Monday, January 11, 2010

Pyaar Impossible

Pyaar Impossible is the kind of movie where the protagonists talk in terms of “Yeah whatever”, “Like, you know?”, “Shut up, really?”, “You know, what?” etc. and the director has paid more attention to the accent with which Priyanka Chopra speaks English (Indian-meets-American) rather than the story or the script.
Like, really!!

To give you a synopsis, the movie is about a geek - played by Uday Chopra who really doesn’t need thick glasses & braces to look ugly - who continues to nurture secret feelings for college beauty Priyanka Chopra (guys, you can really go ahead & call her a sex bomb) even 7 years after they have graduated. PC on the other hand isn’t even aware of his existence (though he once saved her life!!) and has moved on to get married, have a kid, get divorced & work at a Singapore technology firm as their PR & Marketing head!!

The geek lands up in Singapore chasing a suave fraud (an appropriately cast Dino Morea) who has stolen his software and is about to sell it to the same company that PC works at, for a record amount. Geek boy follows PC to her house and agrees to become a nanny to her precocious daughter.

For one, it’s a story Hollywood has shown us many times before. Divorced woman, mother to a child falls in love with her child’s (male) nanny / housekeeper or her co-worker. So the movie has nothing new to offer in terms of story.
There are too many loopholes in the script, many WTF moments. For instance, no one - in any corner of the world - goes to work wearing beach/resort/party wear, where the skirt is barely long enough to cover the butt and the top buttons of the shirt are always popped open to reveal push-up bra induced cleavage. Not even in the US of A, leave alone Singapore.
Secondly, Priyanka Chopra’s character comes across more as an airhead rather than a smart, independent young woman who is a single working mother, drawn out on all strings trying to manage a demanding career, a home & a super brat of a child. She has spent her entire life seeking only attractive men and wonders how people can be so shallow so as not to look beyond a person’s looks / appearance. She leaves her 6 year old daughter in the care of a male she doesn’t even know after meeting him for two minutes! She works at a technology company but doesn’t know how to operate a computer. The list goes on.

Why did I go to watch this movie, you ask? It has Uday Chopra in it, so I was suitably warned after all.

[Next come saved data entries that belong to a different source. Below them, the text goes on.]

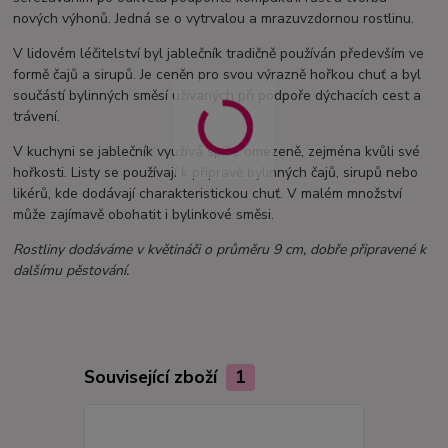
nových výhonů. Jedná se o vytrvalou a mrazuvzdornou rostlinu.
V lidovém léčitelství byl jablečník tradičně používán především ve
formě čajů a sirupů. Je ceněn pro svou výrazně hořkou chuť a byl
součástí bylinných směsí užívaných při podpoře dýchacích cest a
trávení.
V kuchyni se jablečník využívá spíše omezeně, zejména kvůli své
hořkosti. Listy se používají k přípravě bylinných čajů, sirupů nebo
likérů, kde dodávají charakteristickou chuť. V malém množství
může zajímavě obohatit i bylinkové směsi.
Rostliny dodáváme v květináči o průměru 9 cm, dobře připravené k
dalšímu pěstování.
Související zboží
1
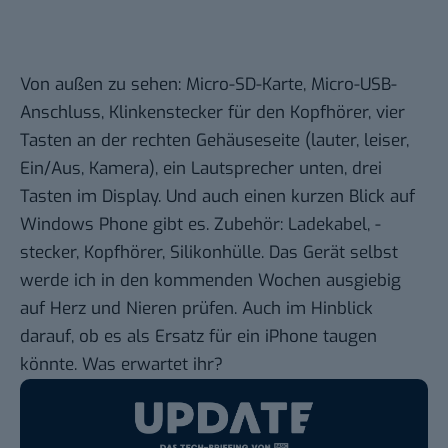
Von außen zu sehen: Micro-SD-Karte, Micro-USB-
Anschluss, Klinkenstecker für den Kopfhörer, vier
Tasten an der rechten Gehäuseseite (lauter, leiser,
Ein/Aus, Kamera), ein Lautsprecher unten, drei
Tasten im Display. Und auch einen kurzen Blick auf
Windows Phone gibt es. Zubehör: Ladekabel, -
stecker, Kopfhörer, Silikonhülle. Das Gerät selbst
werde ich in den kommenden Wochen ausgiebig
auf Herz und Nieren prüfen. Auch im Hinblick
darauf, ob es als Ersatz für ein iPhone taugen
könnte. Was erwartet ihr?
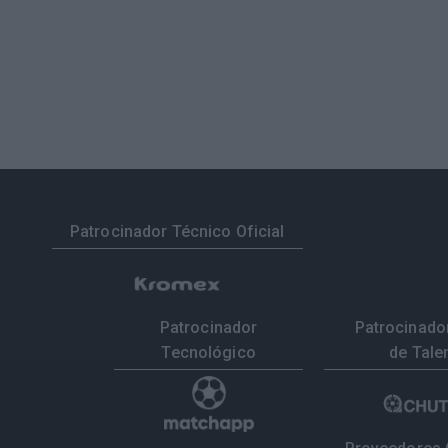
Patrocinador Técnico Oficial
Patrocinador
Patrocinador
Tecnológico
de Tale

Well, I thought it would be a breezy romance given the candy-floss feel of its posters & previews. Little did I know that there would be an OD of Uday Chopra (there’s just Uday Chopra & more of Uday Chopra on screen!!) Couldn’t we have had some more of Priyanka Chopra?? Coz, you know, she’s been getting to wear the most awesome clothes since Dostana, and with her mind-blowing body and her chic short hair she totally works the screen.

Pyaar Impossible is the kind of movie which ends with the girl saying “I’m just a girl but with you I feel like a princess”, and where people say “Shut the front door” rather than “Shut the fuck up”. It’s too superficial and hollow to tackle the subject of how people give so much importance to looks and the concept of Prince Charming. It hardly shows a romance growing between the beauty and the beast (who insists on calling himself a “geek”) to warrant an ending where she falls for him. You wait for the film to mature at some point but it doesn’t.

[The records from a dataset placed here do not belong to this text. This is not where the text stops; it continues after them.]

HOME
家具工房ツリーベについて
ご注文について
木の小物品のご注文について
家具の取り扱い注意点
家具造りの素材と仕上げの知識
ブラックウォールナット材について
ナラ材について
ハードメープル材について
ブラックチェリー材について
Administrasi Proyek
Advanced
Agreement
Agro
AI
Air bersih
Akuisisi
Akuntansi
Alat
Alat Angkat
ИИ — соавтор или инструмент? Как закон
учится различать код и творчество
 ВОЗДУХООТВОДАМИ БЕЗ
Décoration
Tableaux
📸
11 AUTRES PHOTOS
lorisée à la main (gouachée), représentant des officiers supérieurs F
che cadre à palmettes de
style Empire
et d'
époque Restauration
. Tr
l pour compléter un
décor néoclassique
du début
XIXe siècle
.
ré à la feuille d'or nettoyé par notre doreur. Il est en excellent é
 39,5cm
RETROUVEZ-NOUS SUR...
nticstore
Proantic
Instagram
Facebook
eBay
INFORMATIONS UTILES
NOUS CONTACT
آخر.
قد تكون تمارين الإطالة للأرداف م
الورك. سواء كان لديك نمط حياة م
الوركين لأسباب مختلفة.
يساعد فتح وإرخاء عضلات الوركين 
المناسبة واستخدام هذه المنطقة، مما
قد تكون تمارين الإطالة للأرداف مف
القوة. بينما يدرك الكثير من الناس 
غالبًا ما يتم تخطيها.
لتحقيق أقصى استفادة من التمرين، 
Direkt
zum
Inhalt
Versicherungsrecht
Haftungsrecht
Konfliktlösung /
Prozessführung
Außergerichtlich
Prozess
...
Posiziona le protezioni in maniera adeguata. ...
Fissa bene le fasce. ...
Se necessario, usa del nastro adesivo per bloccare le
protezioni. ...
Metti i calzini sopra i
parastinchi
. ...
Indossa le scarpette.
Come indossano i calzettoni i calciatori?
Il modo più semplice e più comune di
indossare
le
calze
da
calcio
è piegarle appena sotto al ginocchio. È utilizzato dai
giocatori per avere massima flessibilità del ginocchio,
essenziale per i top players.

Overall, Pyaar Impossible isn’t unwatchable…I never felt bored in the movie as I did during Avatar…but I’d suggest watching it when they show it on TV on a Friday night when you have no other plans, rather than watching it in the theater. The only good thing about the movie is Priyanka Chopra. She’s confident, stylish, sassy and super hot.

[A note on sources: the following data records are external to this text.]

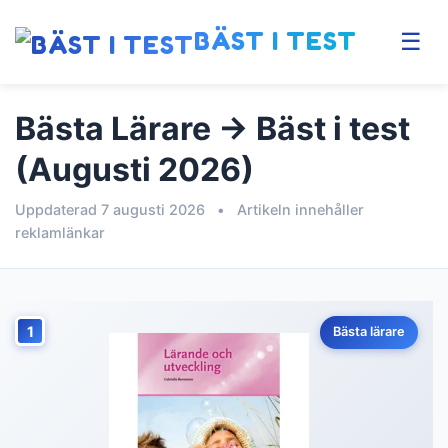
BÄST I TEST
☰
Bästa Lärare → Bäst i test
(Augusti 2026)
Uppdaterad 7 augusti 2026
•
Artikeln innehåller
reklamlänkar
1
Bästa lärare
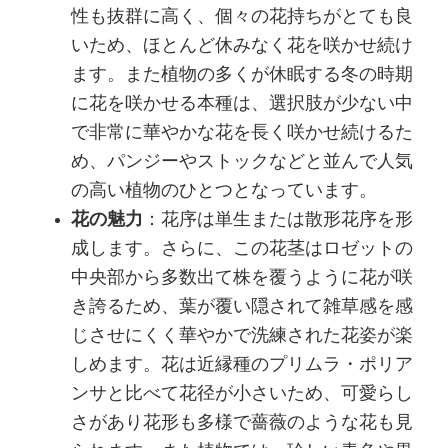
性も抜群に高く、個々の花持ちがとても良
いため、ほとんど休みなく花を咲かせ続け
ます。また植物の多くが休眠する冬の時期
に花を咲かせる本種は、選択肢が少ない中
で非常に華やかな花を長く咲かせ続けるた
め、パンジーやストックなどと並んで人気
の高い植物のひとつとなっています。
花の魅力
：花序は単生または散形花序を形
成します。さらに、この花茎はロゼットの
中央部から多数出て株を覆うように花が咲
き誇るため、葉が覆い隠されて雑草感を感
じさせにくく華やかで洗練された花姿が楽
しめます。花は近縁種のプリムラ・ポリア
ンサと比べて花径が小さいため、可愛らし
さがあり花形も多様で薔薇のような花も見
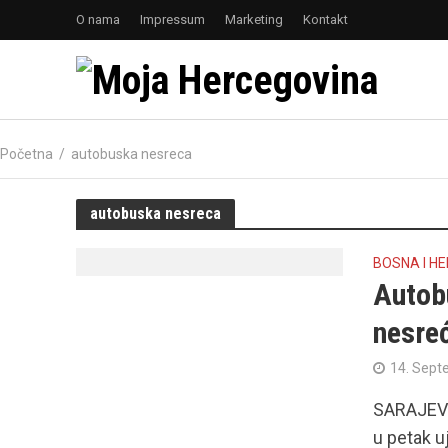
O nama
Impressum
Marketing
Kontakt
Početna
/
autobuska nesreca
autobuska nesreca
BOSNA I H
Autob
nesreć
14. Sept
SARAJEVO 
u petak u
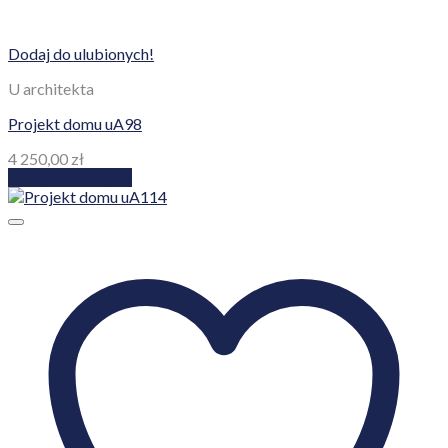
Dodaj do ulubionych!
U architekta
Projekt domu uA98
4 250,00
zł
Dodaj do koszyka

To conclude, I’d like to say two things to Yash Raj : 1. No one wants to watch Uday Chopra on screen (and that too so much of him!). I mean, it’s not his fault that he looks the way he does, but it IS his fault that he thinks he still should be an actor in spite of his looks and repeated audience rejection (No, the Dhoom franchise is not a hit b/c of him), and 2. No matter how many movies you make for him, he’s just not going to cut it as an actor. Impossible hai yaar!